Our study has several limitations. This study was conducted in a single center with a retrospective design and a relatively small sample size, which may limit the generalizability of the findings to other patient populations and healthcare settings. Due to the retrospective design, certain potentially important clinical parameters — such as the exact timing and appropriateness of antimicrobial initiation, dosing adjustments, and detailed severity scores — could not be consistently obtained, which may have affected the interpretation of treatment outcomes. Finally, the comparison between combination therapy and monotherapy is observational and may be biased by confounding by indication and immortal time bias; therefore, differences in outcomes may not solely reflect the effect of the treatment regimen.


Conclusions

S. maltophilia pneumonia is a severe nosocomial infection associated with high mortality, particularly among intensive care patients with malignancies.

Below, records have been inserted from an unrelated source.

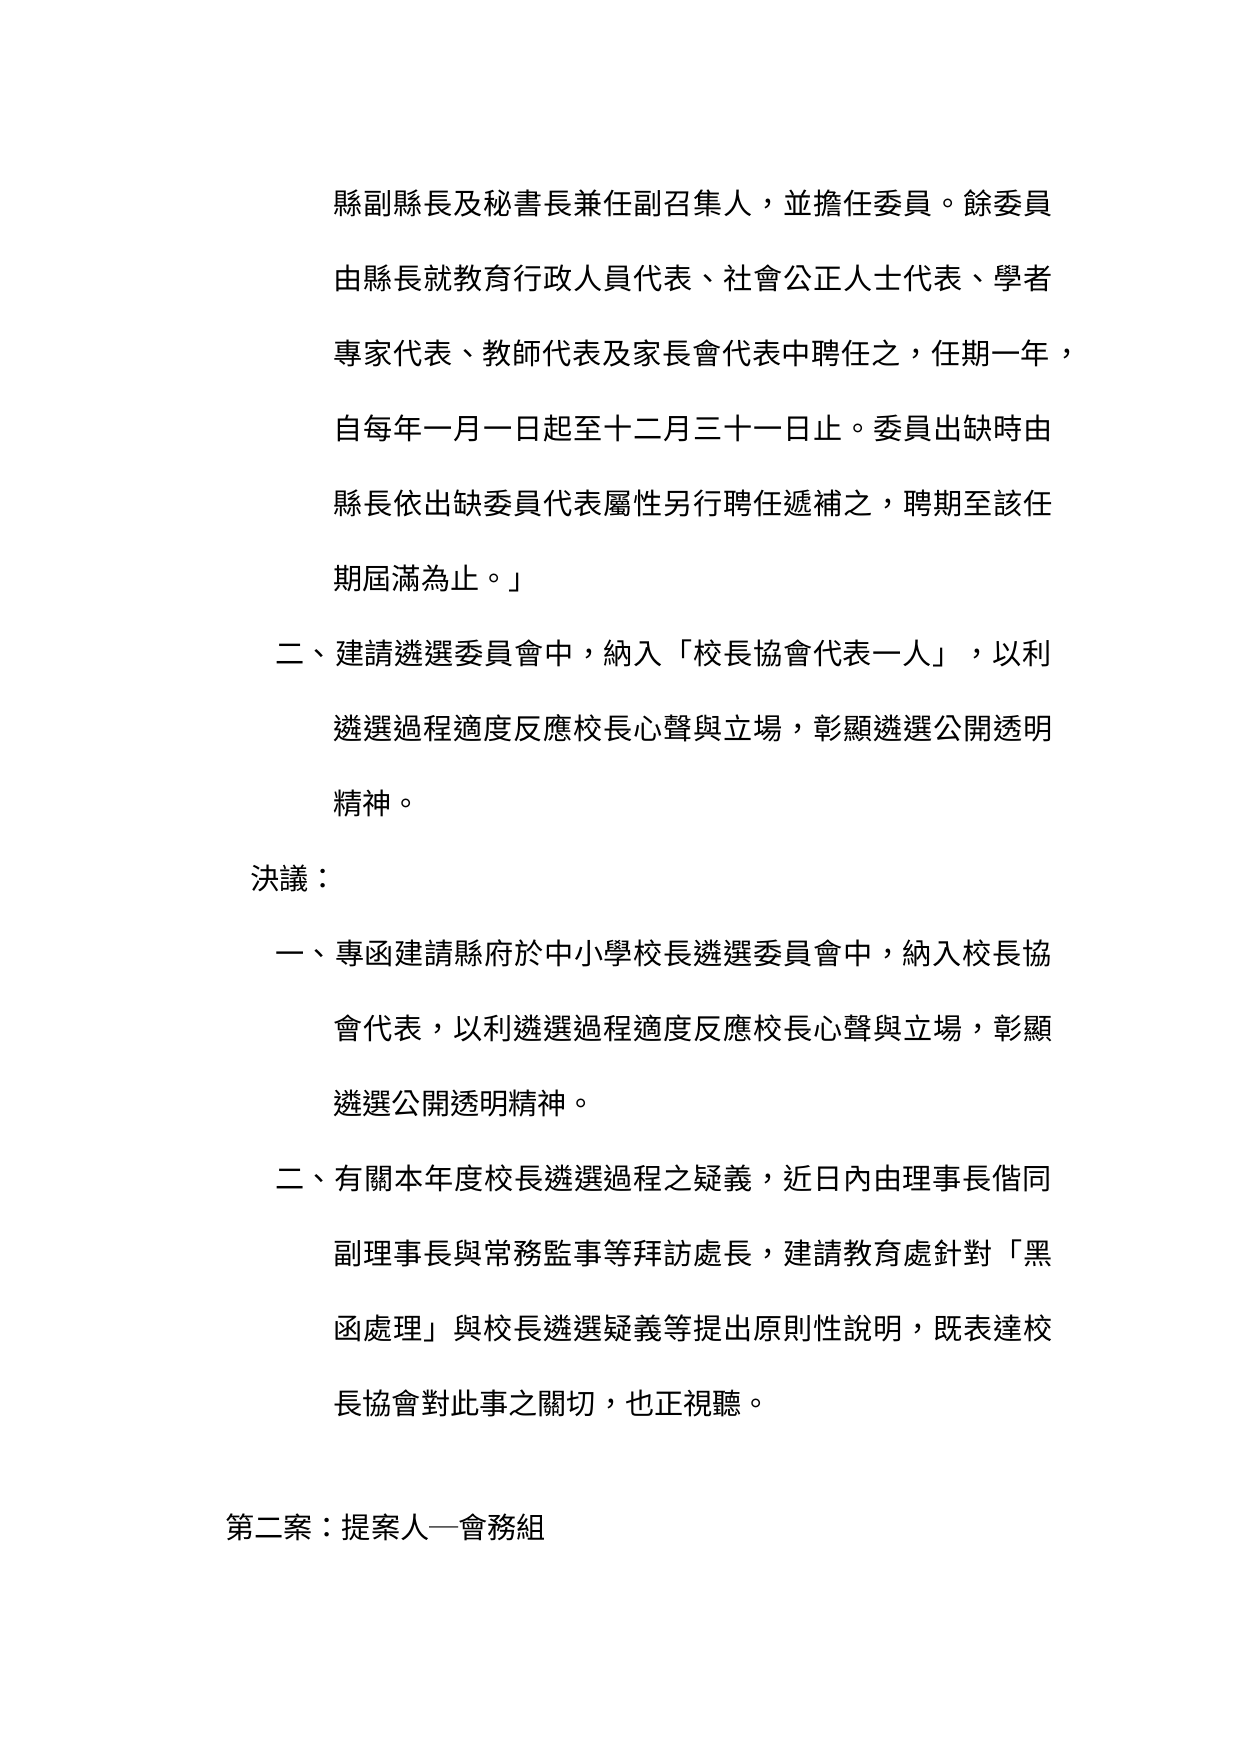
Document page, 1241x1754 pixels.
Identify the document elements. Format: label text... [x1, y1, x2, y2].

text 決議： [250, 839, 1053, 914]
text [275, 164, 1053, 614]
text 一、專函建請縣府於中小學校長遴選委員會中，納入校長協會代表，以利遴選過程適度反應校長心聲與立場，彰顯遴選公開透明精神。 [275, 914, 1053, 1139]
text 二、建請遴選委員會中，納入「校長協會代表一人」，以利遴選過程適度反應校長心聲與立場，彰顯遴選公開透明精神。 [275, 614, 1053, 839]
text 第二案：提案人─會務組 [225, 1488, 1053, 1563]
text 二、有關本年度校長遴選過程之疑義，近日內由理事長偕同副理事長與常務監事等拜訪處長，建請教育處針對「黑函處理」與校長遴選疑義等提出原則性說明，既表達校長協會對此事之關切，也正視聽。 [275, 1139, 1053, 1439]
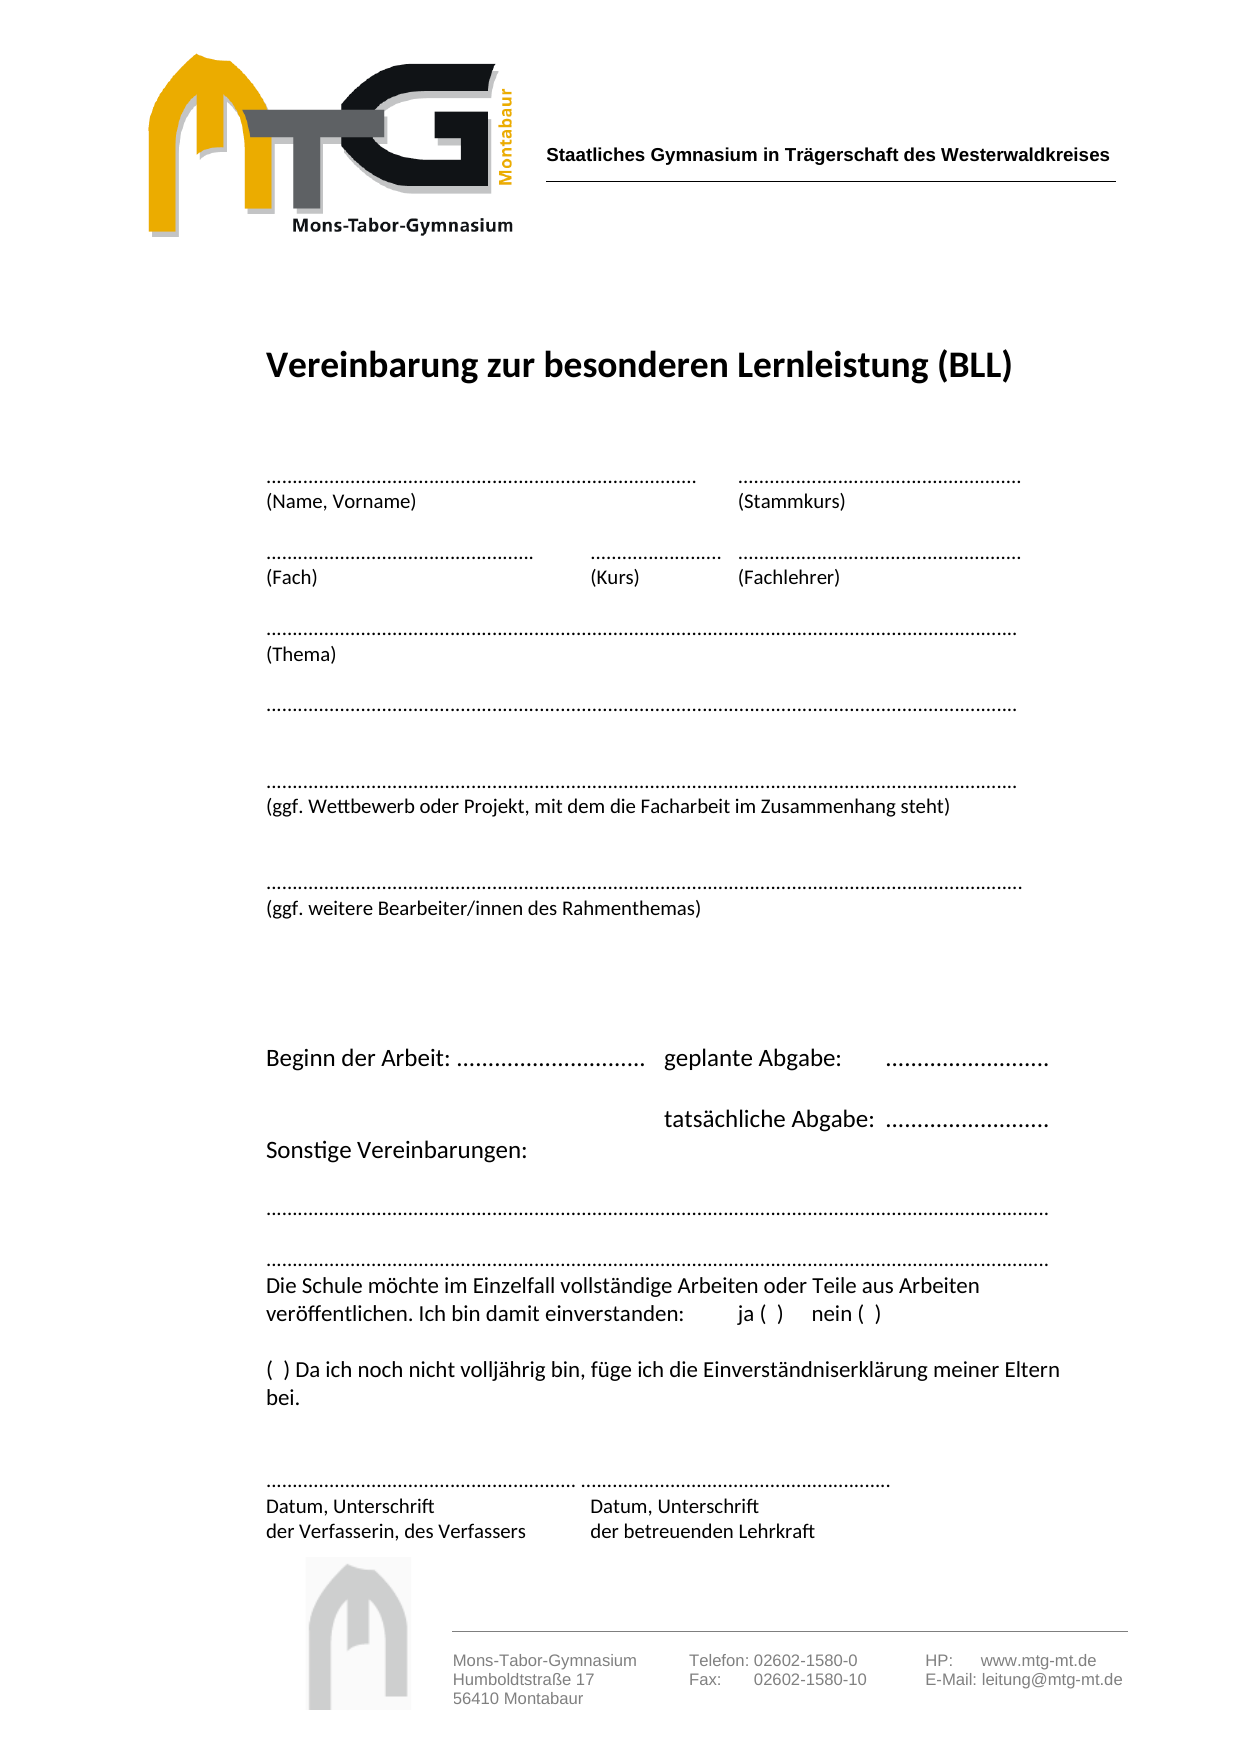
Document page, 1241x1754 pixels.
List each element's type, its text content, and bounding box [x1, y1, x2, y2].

Polymicrobial infections and coinfections are also common. In this study, SOFA score, mechanical ventilation, and a high Charlson Comorbidity Index were identified as independent risk factors for mortality. No significant impact of combination therapy on 30-day mortality was detected. Risk stratification and individualized monitoring may play a critical role in reducing mortality in this vulnerable patient population.